I recently volunteered with the Fair Anchorage campaign. It helped defeat Prop 1, a “bathroom bill” in the Anchorage municipal election that was designed to repeal part of Anchorage’s nondiscrimination law. While you may or may not agree with me on this issue, please read on to see what it has to do with critical thinking.
Many campaigns rely on fear and anxiety to drive people to action. Neil Strauss explains the science behind this technique and why it works so well in the October 20, 2016 Rolling Stone (https://www.rollingstone.com/politics/features/why-were-living-in-the-age-of-fear-w443554). I recommend you read his entire “The Age of Fear” article to learn more about how it happens, how fear is the fight-flight response we’ve often heard about, and anxiety is a more complex response to things that might happen in the future.But for our purposes here I’ll focus on the effect of inflicting anxiety on people through media and political campaigns.

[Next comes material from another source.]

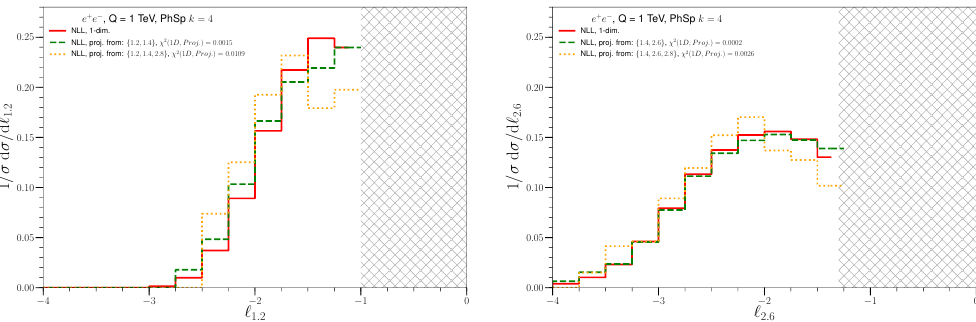
Figure 12 . The projections from multi-di(cid:11)erential angularity distributions down to the distribution for a single angularity for two speci(cid:12)c choices (cid:11) j = 1 : 2 (left panel) and 2.6 (right panel). The (cid:31) 2 gives the di(cid:11)erence between the one-dimensional resummed angularity distribution and each of these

Strauss writes, “There are two particular ways, among many, in which living with these anxieties month after month can change your brain.
The first: ‘If you look at the cellular level of the prefrontal cortex and the hippocampus’- the thinking and memory-forming parts of the brain – ‘when you’re living under constant states of fear and anxiety, you can actually see them shutting down,’ says Justin Moscarello, who works in LeDoux’s lab. ‘They shrink. They wither. And the amygdala actually gets bigger.’

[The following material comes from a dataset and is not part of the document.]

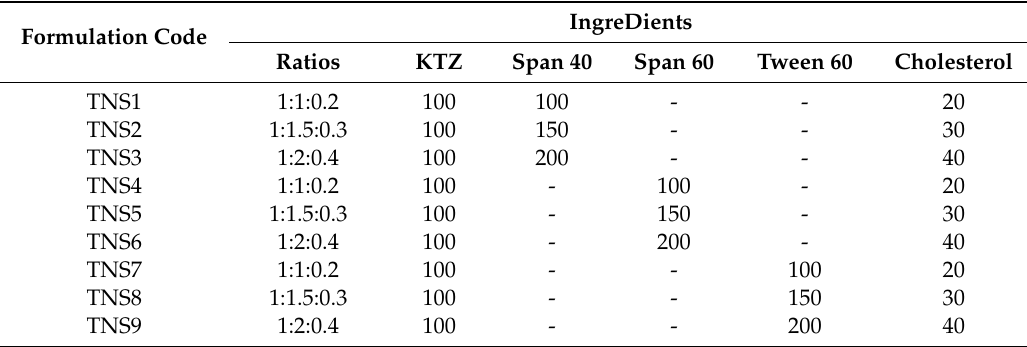
Table 8. Formulations of KTZ niosomes. Ratios (KTZ: surfactant: cholesterol). All ingredients were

In the process, attributes such as conscious decision-making, risk-taking, exploratory activity and social thinking are adversely affected.

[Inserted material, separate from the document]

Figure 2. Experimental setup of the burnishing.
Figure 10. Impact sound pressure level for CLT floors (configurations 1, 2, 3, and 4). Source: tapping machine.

The second way: Anxiety can turn to fear. Part of threat detection is learning, and the brain can create a false correlation when a stimulus that’s not actually a threat activates the body’s threat-response system.”
So that’s why negative campaigning and playing on our fears can be so powerful. The get into our brains and our bodies.
Thank goodness Strauss also has some good news: “But if our anxieties and fears can be stoked by certain techniques, why can’t they also be quieted by other techniques?”
He lists several in his article. One way to counteract this is to interact with a diverse group of people. Another is to believe you have a voice and can influence your environment. A third is to accept ambiguity and change. The last is to remind people of compassion and shared values, instead of differences. (See Strauss’ article for more explanation.)
Back to our election, the supporters of Prop 1 used arguments to induce fear and anxiety. They said that men would come into women’s bathrooms and assault women and girls, for example. The Fair Anchorage campaign used more of the other techniques to help voters regain their critical thinking skills.
Fair Anchorage gave transgender men and women opportunities to tell their stories and show they were people just like their neighbors. They explained the facts, that sexual assault would still be against the law and there hadn’t been any incidences of transgender people assaulting women since the initial nondiscrimination law was passed. They reminded voters that Anchorage is welcoming and we don’t want discrimination here.
And in the end, Anchorage voters agreed and defeated Prop 1. It gave me confidence in our current residents, but also that we can re-connect our critical thinking. We can listen to reason even when we’re surrounded by cues to do otherwise. We can still have compassion for our neighbors.
Let’s do this for all our communities, and not just in political situations. Regain your critical thinking skills by taking some steps on your own life journey. Unplug from negative news and commentators. Be open to change and a life drawn in shades of gray instead of black and white. Take action for yourself, your neighborhood or your community.Mix it up with people of different backgrounds and groups. Live with love and share it with others. You’ll be happier and healthier—and we will be, too.